[Transcribed page contents]
..............................

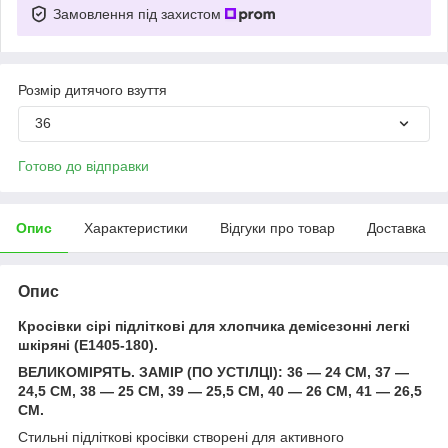
Замовлення під захистом
Розмір дитячого взуття
36
Готово до відправки
Опис
Характеристики
Відгуки про товар
Доставка
Опис
Кросівки сірі підліткові для хлопчика демісезонні легкі
шкіряні (E1405-180).
ВЕЛИКОМІРЯТЬ. ЗАМІР (ПО УСТІЛЦІ): 36 — 24 СМ, 37 —
24,5 СМ, 38 — 25 СМ, 39 — 25,5 СМ, 40 — 26 СМ, 41 — 26,5
СМ.
Стильні підліткові кросівки створені для активного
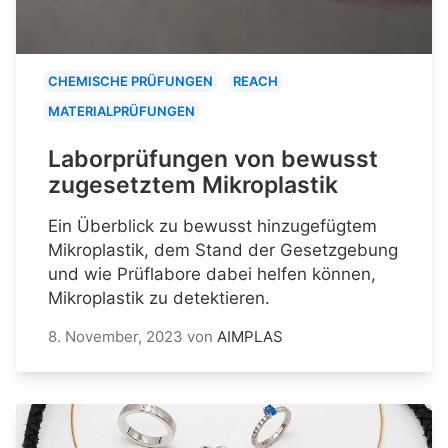
CHEMISCHE PRÜFUNGEN
REACH
MATERIALPRÜFUNGEN
Laborprüfungen von bewusst
zugesetztem Mikroplastik
Ein Überblick zu bewusst hinzugefügtem
Mikroplastik, dem Stand der Gesetzgebung
und wie Prüflabore dabei helfen können,
Mikroplastik zu detektieren.
8. November, 2023
von
AIMPLAS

..............................

* TO DO: Convert every line of the data above into a JSON array of strings, one string per line, with blank lines omitted. Leave the pictures out of the answer.

* YOUR SOLUTION:
[
  "Замовлення під захистом",
  "Розмір дитячого взуття",
  "36",
  "Готово до відправки",
  "Опис",
  "Характеристики",
  "Відгуки про товар",
  "Доставка",
  "Опис",
  "Кросівки сірі підліткові для хлопчика демісезонні легкі",
  "шкіряні (E1405-180).",
  "ВЕЛИКОМІРЯТЬ. ЗАМІР (ПО УСТІЛЦІ): 36 — 24 СМ, 37 —",
  "24,5 СМ, 38 — 25 СМ, 39 — 25,5 СМ, 40 — 26 СМ, 41 — 26,5",
  "СМ.",
  "Стильні підліткові кросівки створені для активного",
  "CHEMISCHE PRÜFUNGEN",
  "REACH",
  "MATERIALPRÜFUNGEN",
  "Laborprüfungen von bewusst",
  "zugesetztem Mikroplastik",
  "Ein Überblick zu bewusst hinzugefügtem",
  "Mikroplastik, dem Stand der Gesetzgebung",
  "und wie Prüflabore dabei helfen können,",
  "Mikroplastik zu detektieren.",
  "8. November, 2023",
  "von",
  "AIMPLAS"
]